INSTRUCTIONS TO FOLLOW ::
Within this material, find every line where the string "sich" appears, and copy it out.

DATA PROVIDED ::
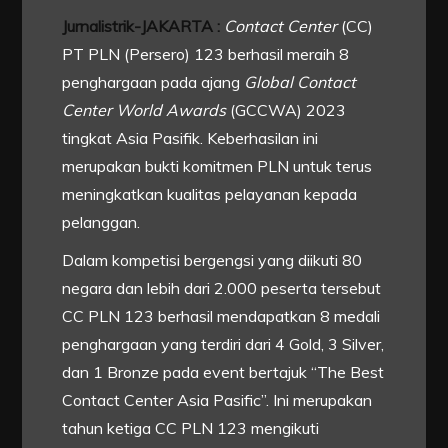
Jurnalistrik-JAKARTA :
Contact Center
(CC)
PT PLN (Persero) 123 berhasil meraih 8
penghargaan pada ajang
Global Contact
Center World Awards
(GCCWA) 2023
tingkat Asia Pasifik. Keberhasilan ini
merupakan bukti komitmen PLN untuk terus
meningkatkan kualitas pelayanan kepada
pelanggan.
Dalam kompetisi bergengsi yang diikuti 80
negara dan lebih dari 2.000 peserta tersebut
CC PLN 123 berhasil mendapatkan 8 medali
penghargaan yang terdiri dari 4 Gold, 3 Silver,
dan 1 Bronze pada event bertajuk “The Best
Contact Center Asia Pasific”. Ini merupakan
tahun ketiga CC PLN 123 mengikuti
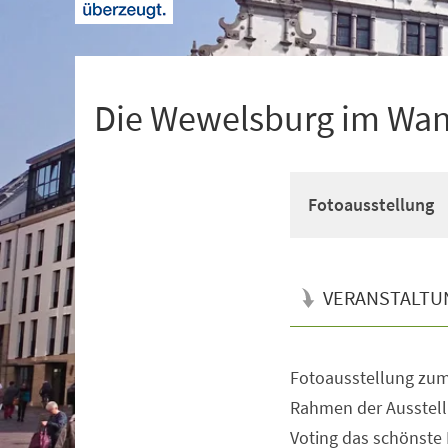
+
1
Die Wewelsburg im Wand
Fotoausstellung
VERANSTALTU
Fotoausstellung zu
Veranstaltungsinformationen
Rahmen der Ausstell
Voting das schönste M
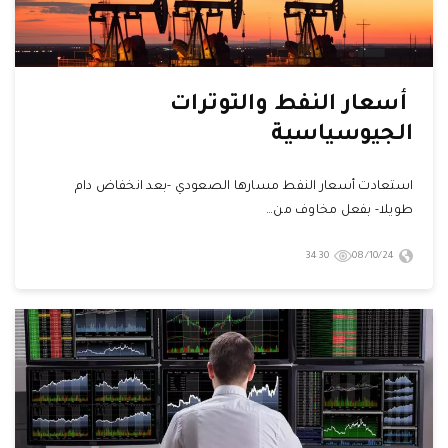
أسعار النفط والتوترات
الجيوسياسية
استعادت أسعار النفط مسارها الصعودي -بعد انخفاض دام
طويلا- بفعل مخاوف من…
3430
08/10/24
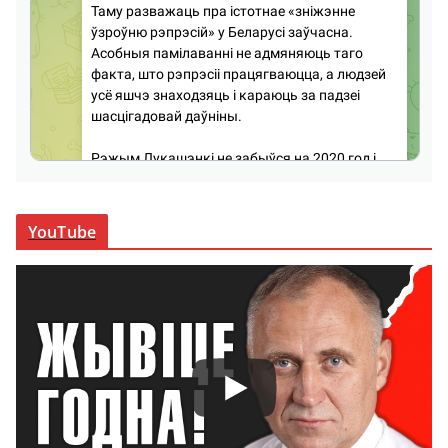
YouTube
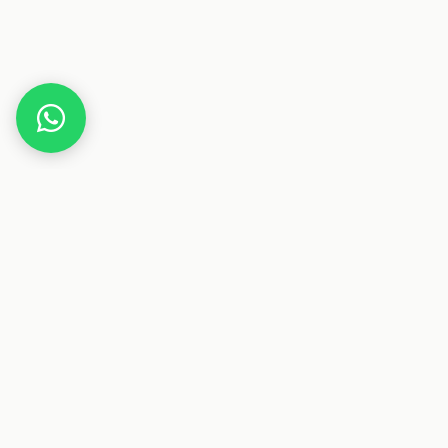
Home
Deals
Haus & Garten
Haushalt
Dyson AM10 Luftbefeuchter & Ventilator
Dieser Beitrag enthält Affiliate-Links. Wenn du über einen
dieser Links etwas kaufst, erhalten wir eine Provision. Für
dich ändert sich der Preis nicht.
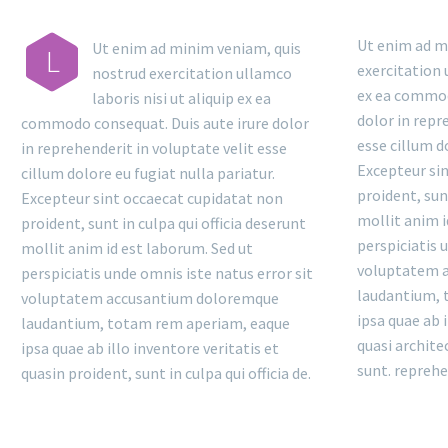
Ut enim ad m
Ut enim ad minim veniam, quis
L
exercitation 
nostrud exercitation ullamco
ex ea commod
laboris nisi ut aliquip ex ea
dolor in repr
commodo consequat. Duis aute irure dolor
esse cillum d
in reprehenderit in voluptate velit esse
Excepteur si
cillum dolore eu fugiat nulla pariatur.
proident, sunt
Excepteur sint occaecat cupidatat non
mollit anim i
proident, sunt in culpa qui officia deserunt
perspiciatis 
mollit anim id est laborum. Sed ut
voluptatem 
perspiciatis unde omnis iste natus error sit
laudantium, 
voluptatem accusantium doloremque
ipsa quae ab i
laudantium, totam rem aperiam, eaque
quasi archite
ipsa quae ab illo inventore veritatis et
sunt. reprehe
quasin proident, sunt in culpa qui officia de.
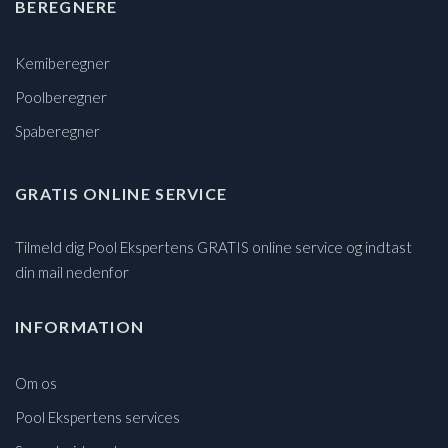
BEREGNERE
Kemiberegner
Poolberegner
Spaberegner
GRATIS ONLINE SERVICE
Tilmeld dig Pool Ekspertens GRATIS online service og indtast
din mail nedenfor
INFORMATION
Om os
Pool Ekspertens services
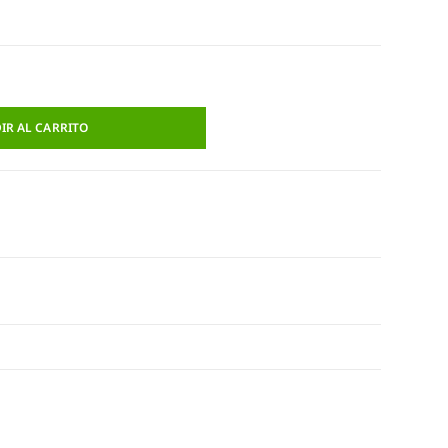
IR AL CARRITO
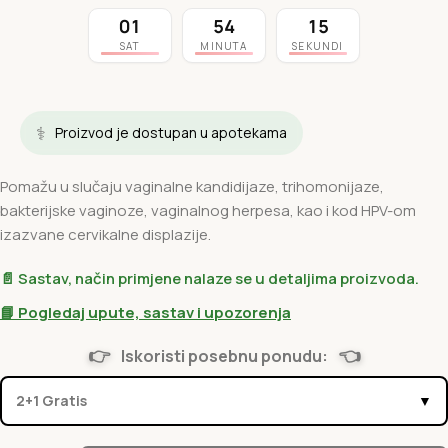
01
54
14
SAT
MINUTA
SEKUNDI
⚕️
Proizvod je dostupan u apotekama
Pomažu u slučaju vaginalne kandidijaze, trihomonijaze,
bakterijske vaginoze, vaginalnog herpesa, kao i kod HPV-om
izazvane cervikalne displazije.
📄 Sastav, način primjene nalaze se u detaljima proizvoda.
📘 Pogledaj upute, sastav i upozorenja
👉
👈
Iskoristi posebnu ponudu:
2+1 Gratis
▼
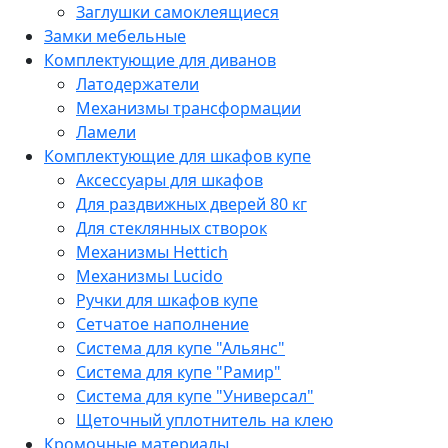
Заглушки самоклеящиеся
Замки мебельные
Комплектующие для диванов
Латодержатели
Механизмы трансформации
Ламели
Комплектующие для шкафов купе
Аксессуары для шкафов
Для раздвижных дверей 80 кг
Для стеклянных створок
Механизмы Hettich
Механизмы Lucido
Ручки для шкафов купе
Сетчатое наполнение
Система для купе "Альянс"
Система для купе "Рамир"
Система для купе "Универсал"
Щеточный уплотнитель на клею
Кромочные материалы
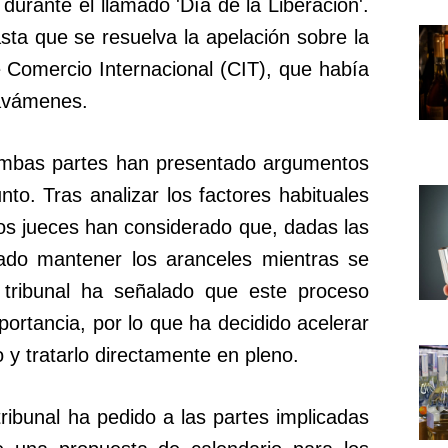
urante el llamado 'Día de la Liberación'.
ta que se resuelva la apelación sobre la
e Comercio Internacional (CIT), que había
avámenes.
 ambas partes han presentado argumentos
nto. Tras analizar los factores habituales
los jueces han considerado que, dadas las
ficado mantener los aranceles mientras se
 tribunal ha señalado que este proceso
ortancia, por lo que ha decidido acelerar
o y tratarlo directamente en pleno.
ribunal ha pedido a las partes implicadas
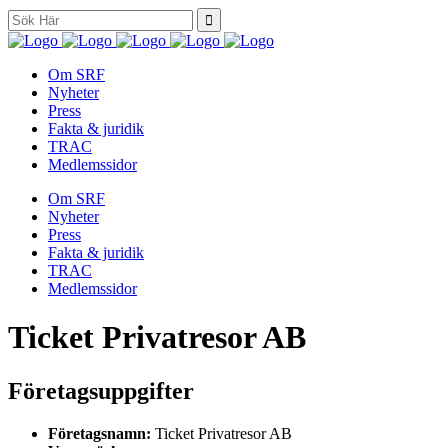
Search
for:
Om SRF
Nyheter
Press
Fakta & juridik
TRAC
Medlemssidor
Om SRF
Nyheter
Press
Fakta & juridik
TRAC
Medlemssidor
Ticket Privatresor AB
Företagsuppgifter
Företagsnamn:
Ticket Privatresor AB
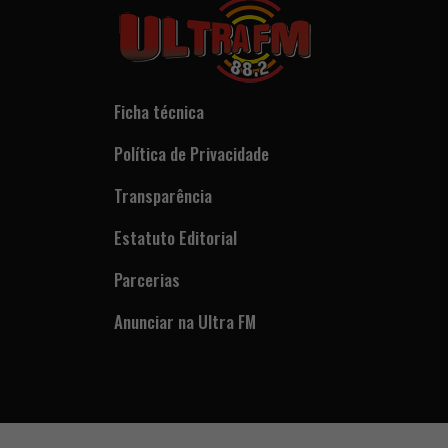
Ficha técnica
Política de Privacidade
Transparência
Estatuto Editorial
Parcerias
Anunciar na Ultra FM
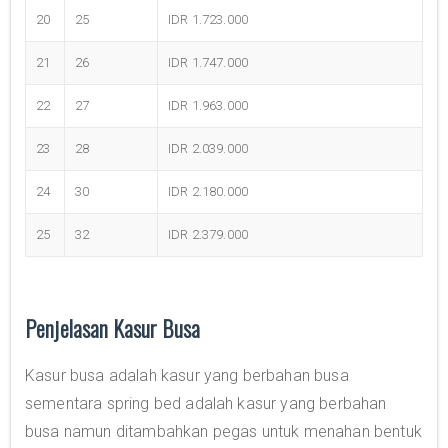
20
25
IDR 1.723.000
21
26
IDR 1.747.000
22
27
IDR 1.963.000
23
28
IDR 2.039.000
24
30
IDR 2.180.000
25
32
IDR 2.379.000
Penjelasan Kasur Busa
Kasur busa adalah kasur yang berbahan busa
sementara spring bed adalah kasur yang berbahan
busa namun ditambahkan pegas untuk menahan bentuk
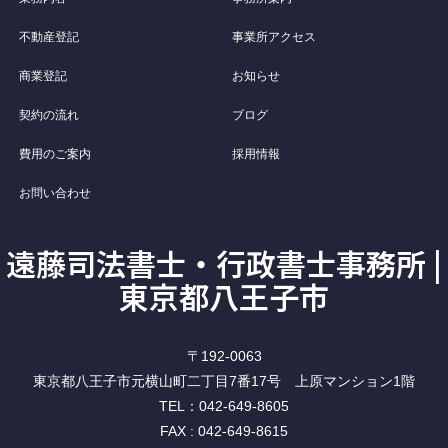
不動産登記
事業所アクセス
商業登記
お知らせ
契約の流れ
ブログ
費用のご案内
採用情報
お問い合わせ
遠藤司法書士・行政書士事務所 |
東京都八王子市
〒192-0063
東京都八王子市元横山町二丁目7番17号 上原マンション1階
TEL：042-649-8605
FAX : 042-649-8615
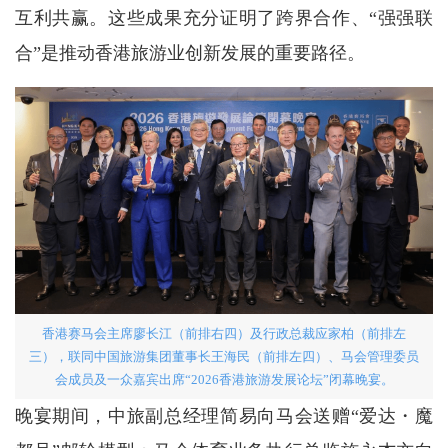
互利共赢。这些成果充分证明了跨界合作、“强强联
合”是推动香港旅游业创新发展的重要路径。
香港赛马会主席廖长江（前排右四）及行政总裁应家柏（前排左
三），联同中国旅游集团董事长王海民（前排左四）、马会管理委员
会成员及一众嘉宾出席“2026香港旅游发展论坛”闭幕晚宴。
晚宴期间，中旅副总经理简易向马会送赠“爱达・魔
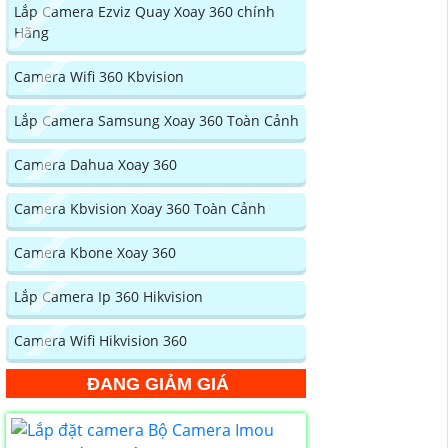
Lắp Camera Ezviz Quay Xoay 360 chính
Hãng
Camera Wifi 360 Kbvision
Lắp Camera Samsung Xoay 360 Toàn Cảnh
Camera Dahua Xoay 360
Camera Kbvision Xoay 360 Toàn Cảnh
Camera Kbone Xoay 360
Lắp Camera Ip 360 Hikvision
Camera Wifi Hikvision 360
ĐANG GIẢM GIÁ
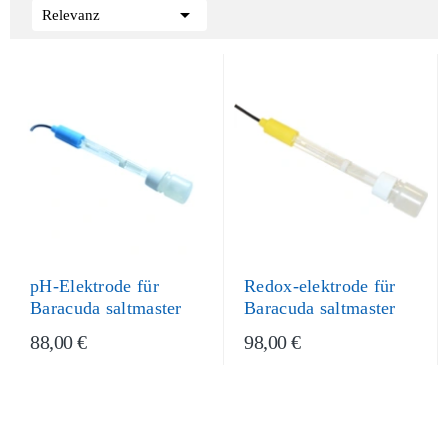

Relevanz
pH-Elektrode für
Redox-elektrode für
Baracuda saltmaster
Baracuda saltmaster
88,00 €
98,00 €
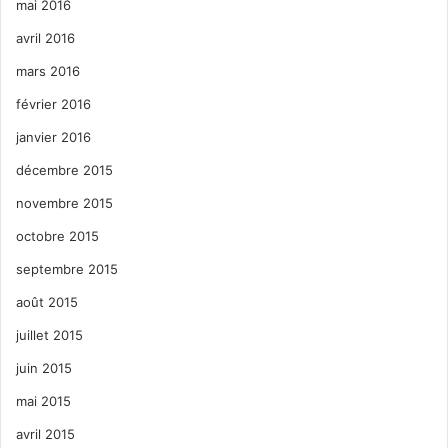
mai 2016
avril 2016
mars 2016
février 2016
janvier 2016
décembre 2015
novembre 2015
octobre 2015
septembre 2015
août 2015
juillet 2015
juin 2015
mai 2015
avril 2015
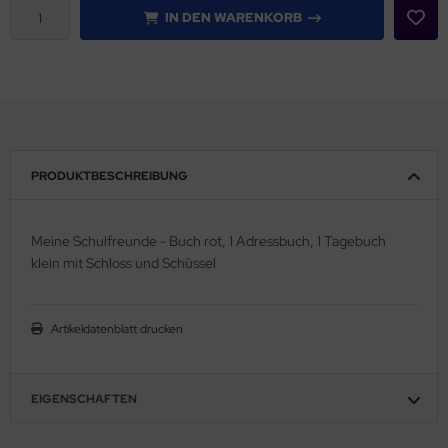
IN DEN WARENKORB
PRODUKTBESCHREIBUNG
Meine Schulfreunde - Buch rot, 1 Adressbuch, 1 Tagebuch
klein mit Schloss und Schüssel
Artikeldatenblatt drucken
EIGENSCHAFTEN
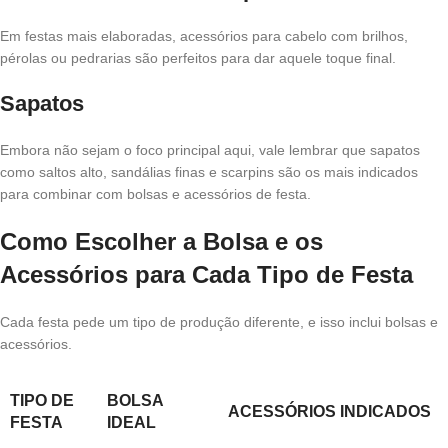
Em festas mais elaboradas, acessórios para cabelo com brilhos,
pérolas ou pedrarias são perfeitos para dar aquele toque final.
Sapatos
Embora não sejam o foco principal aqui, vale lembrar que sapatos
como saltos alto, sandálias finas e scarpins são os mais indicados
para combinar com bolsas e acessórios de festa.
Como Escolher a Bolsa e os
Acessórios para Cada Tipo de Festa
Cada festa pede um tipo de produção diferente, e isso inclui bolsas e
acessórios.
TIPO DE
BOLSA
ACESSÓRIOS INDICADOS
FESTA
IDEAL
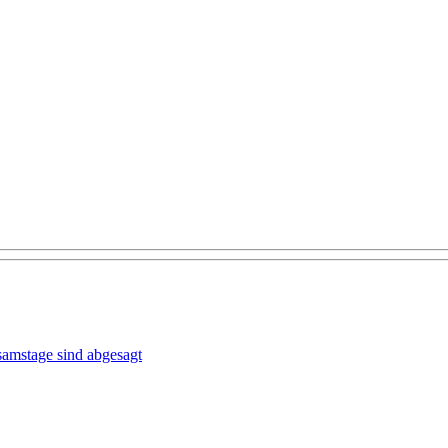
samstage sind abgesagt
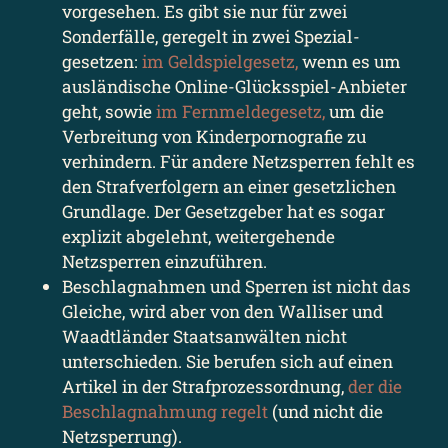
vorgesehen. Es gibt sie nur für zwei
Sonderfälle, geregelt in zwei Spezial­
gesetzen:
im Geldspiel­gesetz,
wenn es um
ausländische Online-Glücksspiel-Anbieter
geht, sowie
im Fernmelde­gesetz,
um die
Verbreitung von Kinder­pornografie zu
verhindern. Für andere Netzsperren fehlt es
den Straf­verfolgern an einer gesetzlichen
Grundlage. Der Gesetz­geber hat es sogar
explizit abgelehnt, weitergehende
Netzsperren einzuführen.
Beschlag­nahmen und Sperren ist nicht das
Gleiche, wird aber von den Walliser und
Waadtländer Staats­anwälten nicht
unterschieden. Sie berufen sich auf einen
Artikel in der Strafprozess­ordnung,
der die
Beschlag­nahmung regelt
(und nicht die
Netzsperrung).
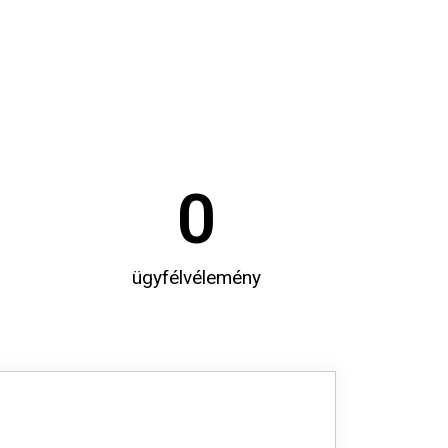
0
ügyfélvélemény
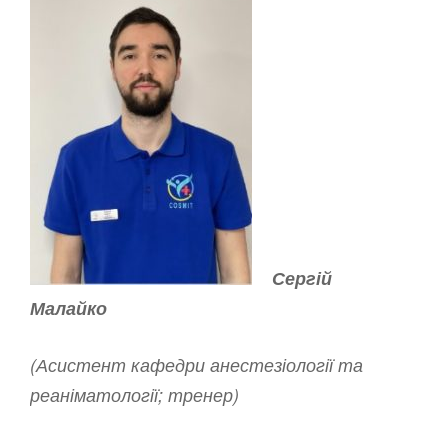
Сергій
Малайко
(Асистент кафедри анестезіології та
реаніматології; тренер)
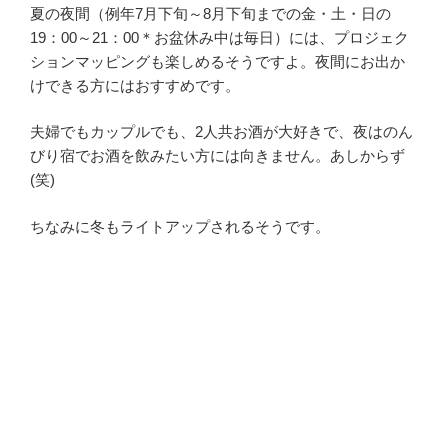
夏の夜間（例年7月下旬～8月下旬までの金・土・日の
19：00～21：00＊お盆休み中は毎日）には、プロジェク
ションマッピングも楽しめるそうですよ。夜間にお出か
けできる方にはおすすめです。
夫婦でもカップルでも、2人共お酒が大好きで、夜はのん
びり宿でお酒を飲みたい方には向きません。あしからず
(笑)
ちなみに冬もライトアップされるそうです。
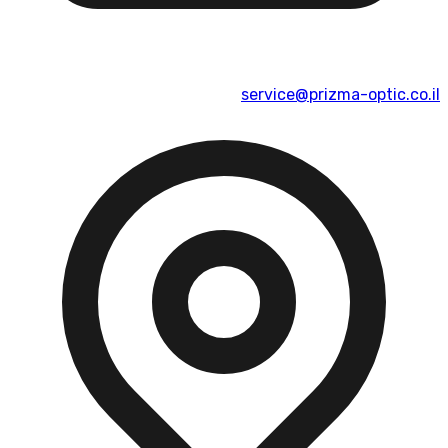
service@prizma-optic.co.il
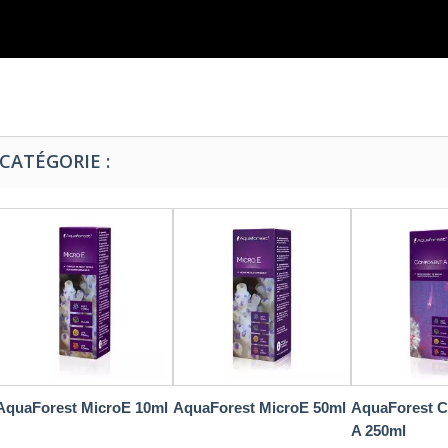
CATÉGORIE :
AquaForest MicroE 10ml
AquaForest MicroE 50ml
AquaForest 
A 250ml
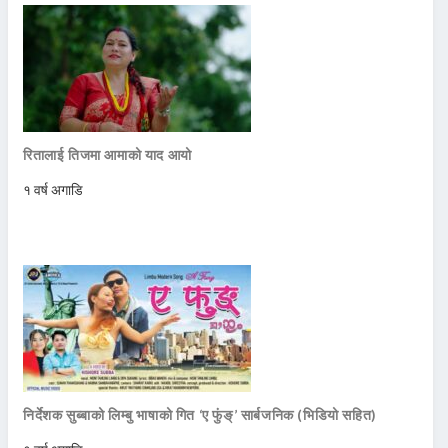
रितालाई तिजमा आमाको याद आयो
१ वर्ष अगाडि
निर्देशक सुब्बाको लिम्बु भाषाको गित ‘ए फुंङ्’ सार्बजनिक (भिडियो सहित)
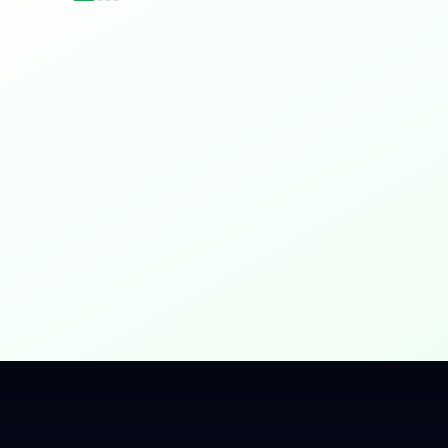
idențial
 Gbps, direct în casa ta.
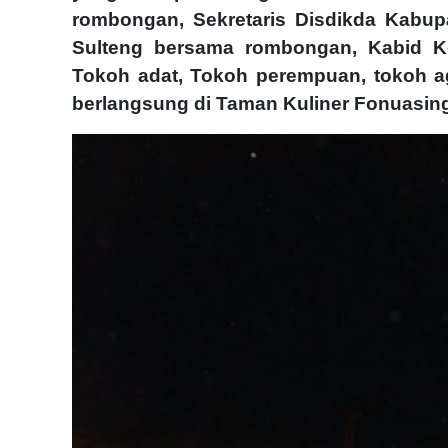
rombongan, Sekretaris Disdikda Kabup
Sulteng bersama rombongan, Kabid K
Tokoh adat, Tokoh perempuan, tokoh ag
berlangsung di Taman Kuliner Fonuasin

EXERCISE OUTPUT ::
dich ändert sich der Preis nicht.
unterschieden. Sie berufen sich auf einen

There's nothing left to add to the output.